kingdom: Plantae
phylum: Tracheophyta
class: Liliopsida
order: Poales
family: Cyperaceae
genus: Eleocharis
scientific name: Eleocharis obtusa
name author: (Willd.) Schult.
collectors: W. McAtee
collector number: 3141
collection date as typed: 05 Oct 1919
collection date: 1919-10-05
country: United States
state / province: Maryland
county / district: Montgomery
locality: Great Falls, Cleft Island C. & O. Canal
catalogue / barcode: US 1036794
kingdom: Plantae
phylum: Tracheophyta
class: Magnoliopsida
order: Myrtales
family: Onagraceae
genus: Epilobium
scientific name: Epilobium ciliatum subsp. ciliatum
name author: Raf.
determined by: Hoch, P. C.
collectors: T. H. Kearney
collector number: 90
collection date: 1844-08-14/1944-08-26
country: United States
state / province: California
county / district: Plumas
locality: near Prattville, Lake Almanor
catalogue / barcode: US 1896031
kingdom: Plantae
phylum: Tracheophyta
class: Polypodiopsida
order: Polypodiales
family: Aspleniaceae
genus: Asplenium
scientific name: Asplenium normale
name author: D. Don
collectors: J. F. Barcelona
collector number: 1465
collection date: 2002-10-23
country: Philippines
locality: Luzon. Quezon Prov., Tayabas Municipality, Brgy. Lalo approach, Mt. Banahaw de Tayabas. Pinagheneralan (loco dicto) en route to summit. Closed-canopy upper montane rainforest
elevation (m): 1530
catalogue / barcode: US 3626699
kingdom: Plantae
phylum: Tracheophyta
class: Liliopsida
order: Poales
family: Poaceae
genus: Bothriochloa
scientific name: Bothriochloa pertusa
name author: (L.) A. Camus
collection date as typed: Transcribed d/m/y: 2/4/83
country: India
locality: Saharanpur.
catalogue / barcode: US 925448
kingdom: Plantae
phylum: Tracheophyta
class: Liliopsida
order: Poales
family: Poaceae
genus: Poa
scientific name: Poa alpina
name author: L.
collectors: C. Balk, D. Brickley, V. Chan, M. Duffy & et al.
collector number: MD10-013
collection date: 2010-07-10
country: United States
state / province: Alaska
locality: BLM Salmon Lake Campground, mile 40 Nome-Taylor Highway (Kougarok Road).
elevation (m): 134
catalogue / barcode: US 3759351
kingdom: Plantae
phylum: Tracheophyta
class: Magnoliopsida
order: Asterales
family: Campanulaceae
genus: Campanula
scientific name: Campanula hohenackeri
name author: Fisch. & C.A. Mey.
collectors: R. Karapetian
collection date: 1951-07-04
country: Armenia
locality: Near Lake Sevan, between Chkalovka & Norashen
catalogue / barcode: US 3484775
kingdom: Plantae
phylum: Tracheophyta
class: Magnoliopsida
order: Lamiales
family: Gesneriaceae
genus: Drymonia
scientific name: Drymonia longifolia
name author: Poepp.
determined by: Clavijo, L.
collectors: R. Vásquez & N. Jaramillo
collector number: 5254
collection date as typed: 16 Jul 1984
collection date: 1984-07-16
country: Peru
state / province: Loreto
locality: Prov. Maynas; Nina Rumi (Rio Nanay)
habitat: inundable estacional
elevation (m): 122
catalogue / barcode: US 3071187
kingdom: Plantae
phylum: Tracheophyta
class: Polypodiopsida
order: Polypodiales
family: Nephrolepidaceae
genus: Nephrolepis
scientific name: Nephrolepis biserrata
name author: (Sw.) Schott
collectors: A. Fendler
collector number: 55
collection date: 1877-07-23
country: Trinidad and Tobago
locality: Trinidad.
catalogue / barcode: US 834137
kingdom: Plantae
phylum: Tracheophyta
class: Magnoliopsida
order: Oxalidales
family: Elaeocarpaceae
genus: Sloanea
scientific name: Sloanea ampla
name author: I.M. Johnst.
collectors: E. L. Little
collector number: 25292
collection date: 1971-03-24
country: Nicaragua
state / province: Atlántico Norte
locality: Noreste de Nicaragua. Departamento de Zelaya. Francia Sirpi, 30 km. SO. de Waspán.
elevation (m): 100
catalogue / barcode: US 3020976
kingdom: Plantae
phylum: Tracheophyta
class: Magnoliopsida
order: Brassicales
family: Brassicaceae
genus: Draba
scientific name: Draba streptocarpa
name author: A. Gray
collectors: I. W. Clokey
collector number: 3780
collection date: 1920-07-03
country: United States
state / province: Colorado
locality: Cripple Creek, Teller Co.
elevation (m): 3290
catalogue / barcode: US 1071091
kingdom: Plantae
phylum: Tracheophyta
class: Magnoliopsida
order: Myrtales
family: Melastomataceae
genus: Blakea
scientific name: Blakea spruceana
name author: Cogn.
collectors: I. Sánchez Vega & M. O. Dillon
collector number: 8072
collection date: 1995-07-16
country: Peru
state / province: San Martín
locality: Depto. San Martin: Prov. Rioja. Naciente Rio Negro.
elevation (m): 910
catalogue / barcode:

● **EXERCISE REQUIREMENTS**
Extract every line of the entries above, copying each one verbatim.

● **ANSWER BELOW**
kingdom: Plantae
phylum: Tracheophyta
class: Liliopsida
order: Poales
family: Cyperaceae
genus: Eleocharis
scientific name: Eleocharis obtusa
name author: (Willd.) Schult.
collectors: W. McAtee
collector number: 3141
collection date as typed: 05 Oct 1919
collection date: 1919-10-05
country: United States
state / province: Maryland
county / district: Montgomery
locality: Great Falls, Cleft Island C. & O. Canal
catalogue / barcode: US 1036794
kingdom: Plantae
phylum: Tracheophyta
class: Magnoliopsida
order: Myrtales
family: Onagraceae
genus: Epilobium
scientific name: Epilobium ciliatum subsp. ciliatum
name author: Raf.
determined by: Hoch, P. C.
collectors: T. H. Kearney
collector number: 90
collection date: 1844-08-14/1944-08-26
country: United States
state / province: California
county / district: Plumas
locality: near Prattville, Lake Almanor
catalogue / barcode: US 1896031
kingdom: Plantae
phylum: Tracheophyta
class: Polypodiopsida
order: Polypodiales
family: Aspleniaceae
genus: Asplenium
scientific name: Asplenium normale
name author: D. Don
collectors: J. F. Barcelona
collector number: 1465
collection date: 2002-10-23
country: Philippines
locality: Luzon. Quezon Prov., Tayabas Municipality, Brgy. Lalo approach, Mt. Banahaw de Tayabas. Pinagheneralan (loco dicto) en route to summit. Closed-canopy upper montane rainforest
elevation (m): 1530
catalogue / barcode: US 3626699
kingdom: Plantae
phylum: Tracheophyta
class: Liliopsida
order: Poales
family: Poaceae
genus: Bothriochloa
scientific name: Bothriochloa pertusa
name author: (L.) A. Camus
collection date as typed: Transcribed d/m/y: 2/4/83
country: India
locality: Saharanpur.
catalogue / barcode: US 925448
kingdom: Plantae
phylum: Tracheophyta
class: Liliopsida
order: Poales
family: Poaceae
genus: Poa
scientific name: Poa alpina
name author: L.
collectors: C. Balk, D. Brickley, V. Chan, M. Duffy & et al.
collector number: MD10-013
collection date: 2010-07-10
country: United States
state / province: Alaska
locality: BLM Salmon Lake Campground, mile 40 Nome-Taylor Highway (Kougarok Road).
elevation (m): 134
catalogue / barcode: US 3759351
kingdom: Plantae
phylum: Tracheophyta
class: Magnoliopsida
order: Asterales
family: Campanulaceae
genus: Campanula
scientific name: Campanula hohenackeri
name author: Fisch. & C.A. Mey.
collectors: R. Karapetian
collection date: 1951-07-04
country: Armenia
locality: Near Lake Sevan, between Chkalovka & Norashen
catalogue / barcode: US 3484775
kingdom: Plantae
phylum: Tracheophyta
class: Magnoliopsida
order: Lamiales
family: Gesneriaceae
genus: Drymonia
scientific name: Drymonia longifolia
name author: Poepp.
determined by: Clavijo, L.
collectors: R. Vásquez & N. Jaramillo
collector number: 5254
collection date as typed: 16 Jul 1984
collection date: 1984-07-16
country: Peru
state / province: Loreto
locality: Prov. Maynas; Nina Rumi (Rio Nanay)
habitat: inundable estacional
elevation (m): 122
catalogue / barcode: US 3071187
kingdom: Plantae
phylum: Tracheophyta
class: Polypodiopsida
order: Polypodiales
family: Nephrolepidaceae
genus: Nephrolepis
scientific name: Nephrolepis biserrata
name author: (Sw.) Schott
collectors: A. Fendler
collector number: 55
collection date: 1877-07-23
country: Trinidad and Tobago
locality: Trinidad.
catalogue / barcode: US 834137
kingdom: Plantae
phylum: Tracheophyta
class: Magnoliopsida
order: Oxalidales
family: Elaeocarpaceae
genus: Sloanea
scientific name: Sloanea ampla
name author: I.M. Johnst.
collectors: E. L. Little
collector number: 25292
collection date: 1971-03-24
country: Nicaragua
state / province: Atlántico Norte
locality: Noreste de Nicaragua. Departamento de Zelaya. Francia Sirpi, 30 km. SO. de Waspán.
elevation (m): 100
catalogue / barcode: US 3020976
kingdom: Plantae
phylum: Tracheophyta
class: Magnoliopsida
order: Brassicales
family: Brassicaceae
genus: Draba
scientific name: Draba streptocarpa
name author: A. Gray
collectors: I. W. Clokey
collector number: 3780
collection date: 1920-07-03
country: United States
state / province: Colorado
locality: Cripple Creek, Teller Co.
elevation (m): 3290
catalogue / barcode: US 1071091
kingdom: Plantae
phylum: Tracheophyta
class: Magnoliopsida
order: Myrtales
family: Melastomataceae
genus: Blakea
scientific name: Blakea spruceana
name author: Cogn.
collectors: I. Sánchez Vega & M. O. Dillon
collector number: 8072
collection date: 1995-07-16
country: Peru
state / province: San Martín
locality: Depto. San Martin: Prov. Rioja. Naciente Rio Negro.
elevation (m): 910
catalogue / barcode:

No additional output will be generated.